**DIRECTIVE:**
Can you rewrite the rows below, replacing every "Webseite" with "Website" and leaving everything else as it is?

*** Begin section ***

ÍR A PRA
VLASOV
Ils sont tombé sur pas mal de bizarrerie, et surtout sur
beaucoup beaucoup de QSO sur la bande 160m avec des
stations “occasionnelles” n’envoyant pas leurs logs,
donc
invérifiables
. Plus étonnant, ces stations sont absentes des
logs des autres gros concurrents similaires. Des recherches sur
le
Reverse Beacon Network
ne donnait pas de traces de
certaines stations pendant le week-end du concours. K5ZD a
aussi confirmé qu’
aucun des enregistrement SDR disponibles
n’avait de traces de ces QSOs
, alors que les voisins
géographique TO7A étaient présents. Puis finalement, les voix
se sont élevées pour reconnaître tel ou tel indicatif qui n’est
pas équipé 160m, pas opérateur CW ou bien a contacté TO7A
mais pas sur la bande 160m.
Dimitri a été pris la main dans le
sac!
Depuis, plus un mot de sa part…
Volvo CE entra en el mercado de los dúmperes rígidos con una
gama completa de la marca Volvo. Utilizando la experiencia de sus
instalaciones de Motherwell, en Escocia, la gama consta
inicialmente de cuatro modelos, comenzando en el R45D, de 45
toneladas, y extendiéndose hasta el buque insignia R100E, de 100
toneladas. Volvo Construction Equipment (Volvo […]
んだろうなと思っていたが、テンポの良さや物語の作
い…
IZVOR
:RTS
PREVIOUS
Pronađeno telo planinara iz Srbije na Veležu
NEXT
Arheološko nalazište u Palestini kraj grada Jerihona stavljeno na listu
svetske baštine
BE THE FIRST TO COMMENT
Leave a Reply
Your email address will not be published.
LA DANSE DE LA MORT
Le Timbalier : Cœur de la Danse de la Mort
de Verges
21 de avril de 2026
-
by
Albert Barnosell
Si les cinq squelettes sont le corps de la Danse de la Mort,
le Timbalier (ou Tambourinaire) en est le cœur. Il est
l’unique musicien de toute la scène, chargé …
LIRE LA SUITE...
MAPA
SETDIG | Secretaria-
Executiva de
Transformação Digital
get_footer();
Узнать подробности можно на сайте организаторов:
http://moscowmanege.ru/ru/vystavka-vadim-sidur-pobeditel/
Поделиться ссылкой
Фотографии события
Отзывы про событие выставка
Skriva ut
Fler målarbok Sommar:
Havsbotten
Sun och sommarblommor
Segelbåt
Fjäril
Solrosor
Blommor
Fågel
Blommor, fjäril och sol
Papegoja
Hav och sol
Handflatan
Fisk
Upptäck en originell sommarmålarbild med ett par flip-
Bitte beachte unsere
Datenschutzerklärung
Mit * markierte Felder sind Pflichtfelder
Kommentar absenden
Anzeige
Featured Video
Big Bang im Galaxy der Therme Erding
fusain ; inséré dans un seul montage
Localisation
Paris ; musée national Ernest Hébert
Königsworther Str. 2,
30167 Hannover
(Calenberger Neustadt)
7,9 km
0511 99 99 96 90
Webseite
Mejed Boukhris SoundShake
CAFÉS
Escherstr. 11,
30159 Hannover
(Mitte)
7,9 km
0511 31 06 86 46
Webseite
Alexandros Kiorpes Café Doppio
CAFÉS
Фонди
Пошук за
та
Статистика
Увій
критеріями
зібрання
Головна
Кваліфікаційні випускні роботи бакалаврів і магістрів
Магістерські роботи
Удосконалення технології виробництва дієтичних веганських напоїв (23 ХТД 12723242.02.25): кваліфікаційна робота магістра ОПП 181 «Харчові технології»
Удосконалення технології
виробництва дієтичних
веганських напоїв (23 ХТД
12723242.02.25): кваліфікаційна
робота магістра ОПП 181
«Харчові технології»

*** End section ***

**RESULT:**
ÍR A PRA
VLASOV
Ils sont tombé sur pas mal de bizarrerie, et surtout sur
beaucoup beaucoup de QSO sur la bande 160m avec des
stations “occasionnelles” n’envoyant pas leurs logs,
donc
invérifiables
. Plus étonnant, ces stations sont absentes des
logs des autres gros concurrents similaires. Des recherches sur
le
Reverse Beacon Network
ne donnait pas de traces de
certaines stations pendant le week-end du concours. K5ZD a
aussi confirmé qu’
aucun des enregistrement SDR disponibles
n’avait de traces de ces QSOs
, alors que les voisins
géographique TO7A étaient présents. Puis finalement, les voix
se sont élevées pour reconnaître tel ou tel indicatif qui n’est
pas équipé 160m, pas opérateur CW ou bien a contacté TO7A
mais pas sur la bande 160m.
Dimitri a été pris la main dans le
sac!
Depuis, plus un mot de sa part…
Volvo CE entra en el mercado de los dúmperes rígidos con una
gama completa de la marca Volvo. Utilizando la experiencia de sus
instalaciones de Motherwell, en Escocia, la gama consta
inicialmente de cuatro modelos, comenzando en el R45D, de 45
toneladas, y extendiéndose hasta el buque insignia R100E, de 100
toneladas. Volvo Construction Equipment (Volvo […]
んだろうなと思っていたが、テンポの良さや物語の作
い…
IZVOR
:RTS
PREVIOUS
Pronađeno telo planinara iz Srbije na Veležu
NEXT
Arheološko nalazište u Palestini kraj grada Jerihona stavljeno na listu
svetske baštine
BE THE FIRST TO COMMENT
Leave a Reply
Your email address will not be published.
LA DANSE DE LA MORT
Le Timbalier : Cœur de la Danse de la Mort
de Verges
21 de avril de 2026
-
by
Albert Barnosell
Si les cinq squelettes sont le corps de la Danse de la Mort,
le Timbalier (ou Tambourinaire) en est le cœur. Il est
l’unique musicien de toute la scène, chargé …
LIRE LA SUITE...
MAPA
SETDIG | Secretaria-
Executiva de
Transformação Digital
get_footer();
Узнать подробности можно на сайте организаторов:
http://moscowmanege.ru/ru/vystavka-vadim-sidur-pobeditel/
Поделиться ссылкой
Фотографии события
Отзывы про событие выставка
Skriva ut
Fler målarbok Sommar:
Havsbotten
Sun och sommarblommor
Segelbåt
Fjäril
Solrosor
Blommor
Fågel
Blommor, fjäril och sol
Papegoja
Hav och sol
Handflatan
Fisk
Upptäck en originell sommarmålarbild med ett par flip-
Bitte beachte unsere
Datenschutzerklärung
Mit * markierte Felder sind Pflichtfelder
Kommentar absenden
Anzeige
Featured Video
Big Bang im Galaxy der Therme Erding
fusain ; inséré dans un seul montage
Localisation
Paris ; musée national Ernest Hébert
Königsworther Str. 2,
30167 Hannover
(Calenberger Neustadt)
7,9 km
0511 99 99 96 90
Website
Mejed Boukhris SoundShake
CAFÉS
Escherstr. 11,
30159 Hannover
(Mitte)
7,9 km
0511 31 06 86 46
Website
Alexandros Kiorpes Café Doppio
CAFÉS
Фонди
Пошук за
та
Статистика
Увій
критеріями
зібрання
Головна
Кваліфікаційні випускні роботи бакалаврів і магістрів
Магістерські роботи
Удосконалення технології виробництва дієтичних веганських напоїв (23 ХТД 12723242.02.25): кваліфікаційна робота магістра ОПП 181 «Харчові технології»
Удосконалення технології
виробництва дієтичних
веганських напоїв (23 ХТД
12723242.02.25): кваліфікаційна
робота магістра ОПП 181
«Харчові технології»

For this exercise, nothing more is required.